How was the Art Fair in the recent past at the Shilpakala academy? Alvi says that he hasn’t had the experience of so many artists at one go. As there were no prizes, each artist expressed himself in the manner that he felt best. As a consequence, there were variations in the work. He certainly liked the way the new artists thought of life and living. Feelings, hopes and dreams change with time.

Asked to trace the changes in his own paintings, Alvi says, “My student days brought in realistic academic work. When I passed out, the subject was exaggerated a bit. Later, the forms remained, and the subject slowly disappeared. Thus, form got the importance. I don’t know if I will return to my original style.”

When presenting the roots in forms such as masks, cattle, fishing, the artist says that anything may become the subject. One cannot bar any subject. Whatever the artist paints becomes the theme and the subject, says Alvi. “I love still life,” says the artist. “Anything can be the subject, anything in passing, say a happening may become the focus,” he says. “The trill of the birds, the sunlit skies, the hum of the bees, the waving trees, the golden fields. Anything can be suggested and an become the subject.”
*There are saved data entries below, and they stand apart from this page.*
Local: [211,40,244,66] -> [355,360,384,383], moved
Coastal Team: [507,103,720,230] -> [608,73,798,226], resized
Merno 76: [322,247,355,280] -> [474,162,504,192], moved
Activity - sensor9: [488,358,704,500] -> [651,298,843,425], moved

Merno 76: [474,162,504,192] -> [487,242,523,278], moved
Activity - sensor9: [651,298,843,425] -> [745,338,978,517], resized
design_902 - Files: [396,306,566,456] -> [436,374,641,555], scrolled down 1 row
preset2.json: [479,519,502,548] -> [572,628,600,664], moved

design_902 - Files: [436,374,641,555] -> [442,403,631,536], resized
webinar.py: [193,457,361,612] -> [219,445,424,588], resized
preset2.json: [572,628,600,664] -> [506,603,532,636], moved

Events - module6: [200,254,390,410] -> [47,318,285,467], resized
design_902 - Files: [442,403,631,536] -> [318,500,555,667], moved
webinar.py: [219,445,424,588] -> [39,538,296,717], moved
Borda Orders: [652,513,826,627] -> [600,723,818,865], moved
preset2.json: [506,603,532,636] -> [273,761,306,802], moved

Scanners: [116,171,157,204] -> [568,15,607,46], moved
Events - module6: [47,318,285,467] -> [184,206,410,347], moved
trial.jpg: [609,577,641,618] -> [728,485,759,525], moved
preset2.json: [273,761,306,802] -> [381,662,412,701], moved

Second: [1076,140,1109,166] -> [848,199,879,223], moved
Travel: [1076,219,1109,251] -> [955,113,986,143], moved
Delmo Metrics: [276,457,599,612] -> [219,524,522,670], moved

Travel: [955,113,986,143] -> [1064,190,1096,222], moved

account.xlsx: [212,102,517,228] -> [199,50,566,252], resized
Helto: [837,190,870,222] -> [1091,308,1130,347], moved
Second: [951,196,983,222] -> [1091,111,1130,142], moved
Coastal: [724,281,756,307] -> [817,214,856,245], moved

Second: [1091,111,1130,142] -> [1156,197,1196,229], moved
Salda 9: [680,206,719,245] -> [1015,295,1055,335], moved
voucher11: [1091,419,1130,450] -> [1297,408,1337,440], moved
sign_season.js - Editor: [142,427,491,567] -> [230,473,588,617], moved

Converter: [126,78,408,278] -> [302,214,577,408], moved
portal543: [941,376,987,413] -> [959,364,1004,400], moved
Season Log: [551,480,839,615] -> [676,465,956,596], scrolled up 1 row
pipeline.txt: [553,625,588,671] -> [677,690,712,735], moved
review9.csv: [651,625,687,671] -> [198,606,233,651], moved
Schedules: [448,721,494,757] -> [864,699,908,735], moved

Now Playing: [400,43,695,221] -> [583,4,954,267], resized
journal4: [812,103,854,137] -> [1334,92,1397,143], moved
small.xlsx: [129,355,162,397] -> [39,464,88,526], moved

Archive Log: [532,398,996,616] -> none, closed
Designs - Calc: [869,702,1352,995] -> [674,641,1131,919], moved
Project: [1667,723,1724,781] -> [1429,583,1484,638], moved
Speaking about his own style, Alvi, who was trained in Japan, says “The Bahaus Group in nature from Germany influences me most. Painting, architecture, sculpture – they all influence me. This is called ‘kosai’ (composition, construction, art and design). We have our composition, and with time we might break them and move away from them, the grammar of fine arts. Even in literature, there is the stream of consciousness technique, and combining laughter with tears is a melange in which life operates in the journey of work, life and living.”